_REQUIREMENT A_.
Answer these from the Cython text:
(i) What does the wraparound (False) directive disable?
(ii) What time is given for static type declarations?
(iii) In the annotated HTML report, what color are lines that translate to pure C?
_REQUIREMENT B_. Write out the part of the Cython text between "Final performance" and "to add types?", inclusive.

NumPy arrays with Cython

  • Cython supports fast indexing for NumPy arrays
  • Type and dimensions of array have to be declared
import numpy as np    # normal NumPy import
cimport numpy as cnp  # import for NumPY C-API

def func(): # declarations can be made only in function scope
    cdef cnp.ndarray[cnp.int_t, ndim=2] data
    data = np.empty((N, N), dtype=int)

    ...

    for i in range(N):
        for j in range(N):
            data[i,j] = ... # double loop is done in nearly C speed

Compiler directives

  • Compiler directives can be used for turning of certain Python features for additional performance
    • boundscheck (False) : assume no IndexErrors
    • wraparound (False): no negative indexing
    • ...
import numpy as np    # normal NumPy import
cimport numpy as cnp  # import for NumPY C-API

import cython

@cython.boundscheck(False)
def func(): # declarations can be made only in function scope
    cdef cnp.ndarray[cnp.int_t, ndim=2] data
    data = np.empty((N, N), dtype=int)

Final performance

  • Pure Python: 5.5 s
  • Static type declarations: 100 ms
  • Kernel as C function: 69 ms
  • Fast indexing and directives: 15 ms

Where to add types?

  • Typing everything reduces readibility and can even slow down the performance
  • Profiling should be first step when optimising
  • Cython is able to provide annotated HTML-report
  • Lines are colored according to the level of "typedness"
    • white lines translate to pure C
    • lines that require the Python C-API are yellow (darker as they translate to more C-API interaction)
$ cython -a cython_module.pyx
$ firefox cython_module.html

HTML-report

{.center width=80%}

Profiling Cython code

  • By default, Cython code does not show up in profile produced by cProfile
  • Profiling can be enabled for entire source file or on per function basis
# cython: profile=True
import cython

@cython.profile(False)
cdef func():
    ...
# cython: profile=False
import cython

@cython.profile(True)
cdef func():
    ...

_PROVIDED DATA_.
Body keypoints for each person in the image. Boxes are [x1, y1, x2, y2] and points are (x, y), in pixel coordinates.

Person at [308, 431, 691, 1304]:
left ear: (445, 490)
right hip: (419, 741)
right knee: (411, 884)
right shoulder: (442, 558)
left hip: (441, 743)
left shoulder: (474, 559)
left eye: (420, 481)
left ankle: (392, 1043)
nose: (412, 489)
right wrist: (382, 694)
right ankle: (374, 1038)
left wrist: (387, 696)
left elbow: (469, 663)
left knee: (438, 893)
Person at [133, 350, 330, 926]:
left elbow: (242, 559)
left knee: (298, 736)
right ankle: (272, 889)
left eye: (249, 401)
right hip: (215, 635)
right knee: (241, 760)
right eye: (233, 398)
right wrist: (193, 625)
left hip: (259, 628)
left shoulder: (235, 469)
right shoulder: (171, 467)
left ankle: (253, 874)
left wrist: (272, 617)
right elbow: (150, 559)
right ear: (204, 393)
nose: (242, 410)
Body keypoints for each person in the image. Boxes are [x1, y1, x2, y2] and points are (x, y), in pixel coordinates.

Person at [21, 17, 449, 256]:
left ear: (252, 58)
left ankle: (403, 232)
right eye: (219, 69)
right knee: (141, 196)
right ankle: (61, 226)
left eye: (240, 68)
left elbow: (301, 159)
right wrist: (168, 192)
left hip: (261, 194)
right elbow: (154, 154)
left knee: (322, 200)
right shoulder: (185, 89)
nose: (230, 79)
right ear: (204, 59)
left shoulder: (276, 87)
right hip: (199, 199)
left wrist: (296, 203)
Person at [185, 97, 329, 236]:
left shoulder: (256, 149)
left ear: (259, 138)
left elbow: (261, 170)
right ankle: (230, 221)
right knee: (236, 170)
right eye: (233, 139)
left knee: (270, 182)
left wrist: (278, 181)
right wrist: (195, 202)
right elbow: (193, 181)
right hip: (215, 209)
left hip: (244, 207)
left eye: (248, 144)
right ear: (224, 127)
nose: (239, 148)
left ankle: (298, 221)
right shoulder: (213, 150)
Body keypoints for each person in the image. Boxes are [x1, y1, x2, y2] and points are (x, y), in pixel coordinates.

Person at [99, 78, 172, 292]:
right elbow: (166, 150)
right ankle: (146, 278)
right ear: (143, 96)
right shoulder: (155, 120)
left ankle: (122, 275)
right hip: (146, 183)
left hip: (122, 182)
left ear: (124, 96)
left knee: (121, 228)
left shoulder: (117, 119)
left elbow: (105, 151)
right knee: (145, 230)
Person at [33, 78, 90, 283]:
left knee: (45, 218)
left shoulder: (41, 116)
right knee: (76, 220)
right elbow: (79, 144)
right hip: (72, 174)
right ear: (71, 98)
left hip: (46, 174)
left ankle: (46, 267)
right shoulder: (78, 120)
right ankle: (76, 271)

---

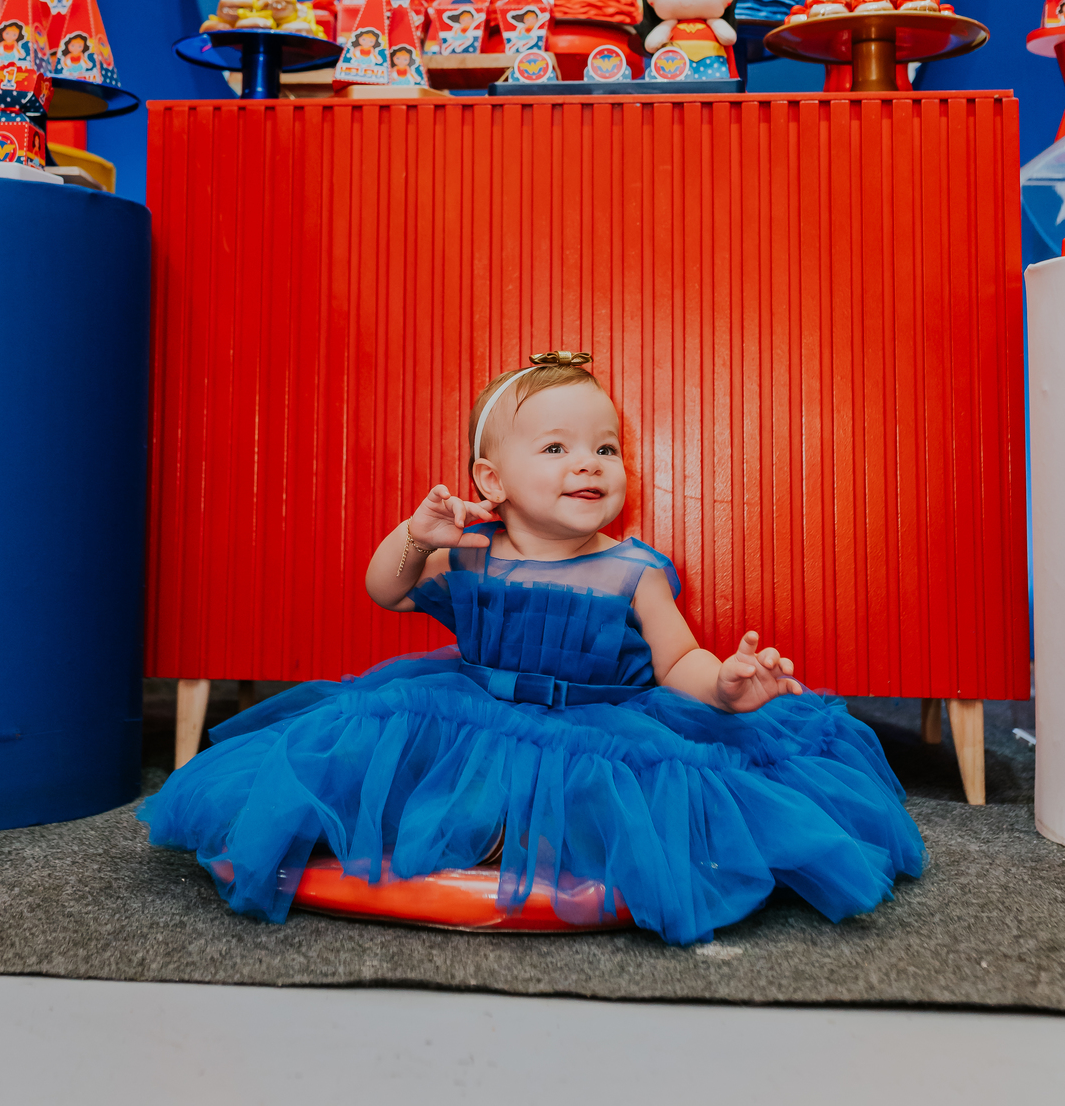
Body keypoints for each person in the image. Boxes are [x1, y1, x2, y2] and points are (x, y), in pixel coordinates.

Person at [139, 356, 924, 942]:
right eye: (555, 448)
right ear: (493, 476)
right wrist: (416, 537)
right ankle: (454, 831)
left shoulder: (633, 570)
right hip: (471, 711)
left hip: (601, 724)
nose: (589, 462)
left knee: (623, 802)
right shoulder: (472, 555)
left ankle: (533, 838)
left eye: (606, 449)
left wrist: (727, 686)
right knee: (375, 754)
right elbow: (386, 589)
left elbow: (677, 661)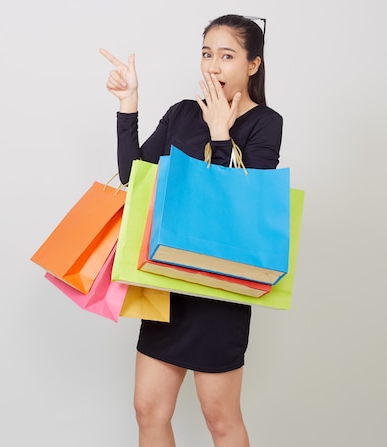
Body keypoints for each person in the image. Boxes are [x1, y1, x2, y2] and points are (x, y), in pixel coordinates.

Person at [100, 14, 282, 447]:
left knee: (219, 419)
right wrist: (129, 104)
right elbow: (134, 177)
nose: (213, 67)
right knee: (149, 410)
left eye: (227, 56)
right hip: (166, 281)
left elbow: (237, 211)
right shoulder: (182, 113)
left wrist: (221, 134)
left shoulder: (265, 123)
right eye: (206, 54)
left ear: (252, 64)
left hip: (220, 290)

_EXPECTED ANSWER A_.
(i) Negative indexing
(ii) 100 ms
(iii) White

_EXPECTED ANSWER B_.
Final performance

  • Pure Python: 5.5 s
  • Static type declarations: 100 ms
  • Kernel as C function: 69 ms
  • Fast indexing and directives: 15 ms

Where to add types?